Chiropractic Services in St. George
Active Health Chiropractic works with athletes at any level from middle school to the pros, offering sports injury care to speed up recovery and get you back to the game. We can treat muscle sprains, realign your neck and back, and provide specialized massage and physical therapy treatments to not only ease the pain, but actually heal the injury faster. Athletes can also benefit from regular chiropractic sessions to prevent injuries and maintain muscle strength and flexibility.
Active Health Chiropractic provides orthotic services to people of all ages.
How do I Know If I Need Orthotics?
If you have consulted your doctor of chiropractic with a spine-related problem, you may be surprised by the interest given to your feet. Problems here can cause a “chain reaction” of symptoms, including uneven shoe wear, fallen arches, irregular gait, back pain, and even headaches. Your feet are the foundation for a healthy posture. But if the arches in one or both of your feet collapse (giving you a “flat foot”), your body isn’t getting correct postural support. Without support, foot problems may contribute to stress or pain in other parts of your body – even if your feet don’t hurt!
If Dr. Labrum determines that your condition is complicated by a foot problem, he may prescribe as custom orthotic for you that can be worn in your shoes. To do this, a scan of your feet is made, standing in a weight-bearing position. This scan is then electronically sent to the lab where it is used to make custom-fitting corrective orthotics. Their unique size and shape are designed for you and your specific problem. To find out if you might benefit from these services, answer the following questions:
Do you have any of these conditions?
- Occupational stress
- Un-level pelvis
- Short leg
- Flat Feet
- Low back pain
- Hip pain
- Knee pain
Take a minute to take the following test
- Do you stand or walk on hard surfaces for more than 4 hours daily?
- Do you participate regularly in any physical sport (basketball, baseball, tennis, golf, bowling, etc.)
- Are you age 40 or over?
- Have you ever injured your knee, back or neck?
- Do your shoes get “out of shape” or wear unevenly?
- Do your joints hurt while standing, walking or running?
- Is one of your legs shorter than the other?
- Do you have knock knees or bow legs?
- Do you have bunions, corns, flat feet, etc.?
- Do your feet “toe out” when you’re walking?
Ask Dr. Labrum if orthotics can help you
Mothers to Be
Often times I am asked by a patient if it is alright to be treated while they are pregnant. With the exception of high risk conditions, the answer is a resounding YES! As the baby grows and develops throughout the term, the mother’s body is changing to accommodate the increase in size, particularly in the last 3 months. The obvious change that is seen is the increased curvature in the lower back. This changes the normal posture of the spine and puts increased stress on the joints and associated muscles and ligaments.
The other change that occurs, one that is not so obvious, occurs mainly during the last trimester. As the body prepares to deliver, the mother’s hormones change, causing the supportive ligaments to in the pelvis to soften and loosen up a bit in preparation for delivery and causes what I refer to as “sloppy joints”. Consequently, this complicates normal joint function which in turn creates pain. When this change in ligament tautness occurs, combined with the above mentioned postural changes occur, a lot of stress occurs in the lower back.
The goal in treating a pregnant mother is to enhance and maintain that joint function. A healthy joint is one which moves within its normal ranges of motion. By keeping the joints as functional as possible, there is less stress in the structures of the lower back. This creates a situation where there can be reduced back labor during delivery and generally speaking, an overall easier labor. Keeping adjusted and keeping the joints functioning properly, allows an expectant mother to be more mobile and comfortable throughout her pregnancy.
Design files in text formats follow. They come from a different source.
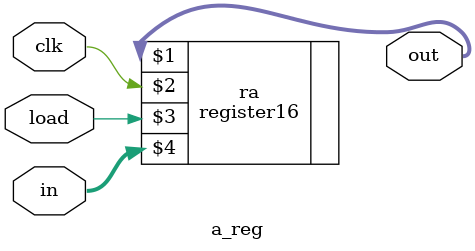
<source format=v>
`timescale 1ns / 1ps

module a_reg(out, clk, load, in);
input clk, load;
input [15:0] in;
output [15:0] out;
register16 ra(out, clk, load, in);
endmodule

</source>
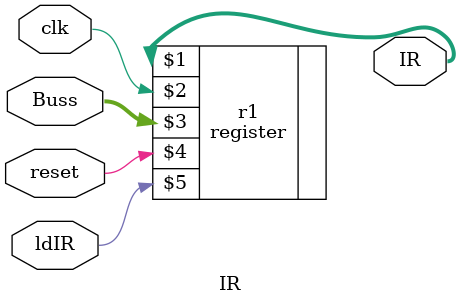
<source format=v>
`timescale 1ns / 1ps
module IR(IR, clk, ldIR, reset, Buss);
	input[15:0] Buss;
	input clk, ldIR, reset;
	output[15:0] IR;
	
	register r1(IR, clk, Buss, reset, ldIR);

endmodule

</source>
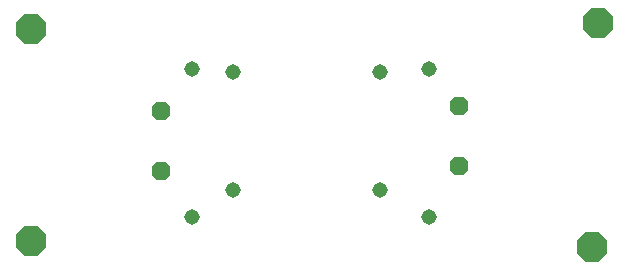
<source format=gbl>
G75*
%MOIN*%
%OFA0B0*%
%FSLAX25Y25*%
%IPPOS*%
%LPD*%
%AMOC8*
5,1,8,0,0,1.08239X$1,22.5*
%
%ADD10C,0.05150*%
%ADD11OC8,0.06300*%
%ADD12OC8,0.10000*%
D10*
X0064307Y0018992D03*
X0078047Y0027929D03*
X0127260Y0027929D03*
X0143441Y0018992D03*
X0127260Y0067299D03*
X0143441Y0068205D03*
X0078047Y0067299D03*
X0064307Y0068205D03*
D11*
X0054150Y0054307D03*
X0054150Y0034307D03*
X0153362Y0036039D03*
X0153362Y0056039D03*
D12*
X0010843Y0010843D03*
X0010843Y0081709D03*
X0197850Y0008874D03*
X0199819Y0083677D03*
M02*

</source>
My general recommendations for treatment are; in the beginning months of pregnancy, treatment once a month. As the mother begins the last trimester, the treatment interval is shortened more and more as the due date draws close. This treatment can vary obviously, depending on how well the mother is doing. Regardless how frequent a mother is treated, it is beneficial to treat the mother as close to delivery as possible to make sure that all the lower back joints are functioning as well as possible prior to going in for delivery.
After the delivery, it is always wise to have a follow up visit as soon as the mother feels able to be out and about. The reason being, that after delivery, the ligaments that were once soft and lax are now going to start tightening up again and it is imperative that the joints are in the correct functional position to allow proper healing and in turn avoid lower back difficulty in the future.